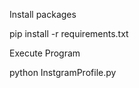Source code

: Install packages

pip install -r requirements.txt

Execute Program

python InstgramProfile.py <username>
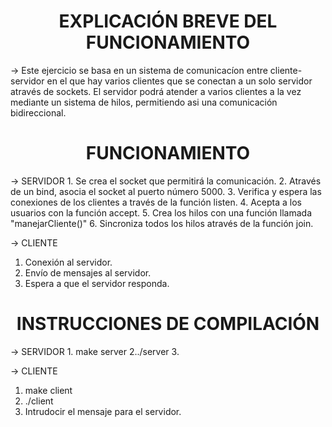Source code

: <h1 align = "center"> EXPLICACIÓN BREVE DEL FUNCIONAMIENTO </h1>
→ Este ejercicio se basa en un sistema de comunicacíon entre cliente-servidor en el que hay varios clientes que se conectan a un solo servidor através de sockets. El servidor podrá atender a varios clientes a la vez mediante un sistema de hilos, permitiendo asi una comunicación bidireccional.

<h1 align = "center"> FUNCIONAMIENTO </h1>
→ SERVIDOR
1. Se crea el socket que permitirá la comunicación.
2. Através de un bind, asocia el socket al puerto número 5000.
3. Verifica y espera las conexiones de los clientes a través de la función listen. 
4. Acepta a los usuarios con la función accept.
5. Crea los hilos con una función llamada "manejarCliente()"
6. Sincroniza todos los hilos através de la función join.

→ CLIENTE
1. Conexión al servidor.
2. Envío de mensajes al servidor.
3. Espera a que el servidor responda.

<h1 align = "center"> INSTRUCCIONES DE COMPILACIÓN </h1>
→ SERVIDOR
1. make server 
2../server
3.  

→ CLIENTE
1. make client
2. ./client
3. Intrudocir el mensaje para el servidor.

→ Instruction
Put every line of the rows above into a Markdown table with the columns Number and Content, numbering the lines in order and skipping blank ones. Leave the pictures out.

→ Exercise result
| Number | Content |
|---|---|
| 1 | Source code |
| 2 | : Install packages |
| 3 | pip install -r requirements.txt |
| 4 | Execute Program |
| 5 | python InstgramProfile.py <username> |
| 6 | Source code |
| 7 | : <h1 align = "center"> EXPLICACIÓN BREVE DEL FUNCIONAMIENTO </h1> |
| 8 | → Este ejercicio se basa en un sistema de comunicacíon entre cliente-servidor en el que hay varios clientes que se conectan a un solo servidor através de sockets. El servidor podrá atender a varios clientes a la vez mediante un sistema de hilos, permitiendo asi una comunicación bidireccional. |
| 9 | <h1 align = "center"> FUNCIONAMIENTO </h1> |
| 10 | → SERVIDOR |
| 11 | 1. Se crea el socket que permitirá la comunicación. |
| 12 | 2. Através de un bind, asocia el socket al puerto número 5000. |
| 13 | 3. Verifica y espera las conexiones de los clientes a través de la función listen.  |
| 14 | 4. Acepta a los usuarios con la función accept. |
| 15 | 5. Crea los hilos con una función llamada "manejarCliente()" |
| 16 | 6. Sincroniza todos los hilos através de la función join. |
| 17 | → CLIENTE |
| 18 | 1. Conexión al servidor. |
| 19 | 2. Envío de mensajes al servidor. |
| 20 | 3. Espera a que el servidor responda. |
| 21 | <h1 align = "center"> INSTRUCCIONES DE COMPILACIÓN </h1> |
| 22 | → SERVIDOR |
| 23 | 1. make server  |
| 24 | 2../server |
| 25 | 3.   |
| 26 | → CLIENTE |
| 27 | 1. make client |
| 28 | 2. ./client |
| 29 | 3. Intrudocir el mensaje para el servidor. |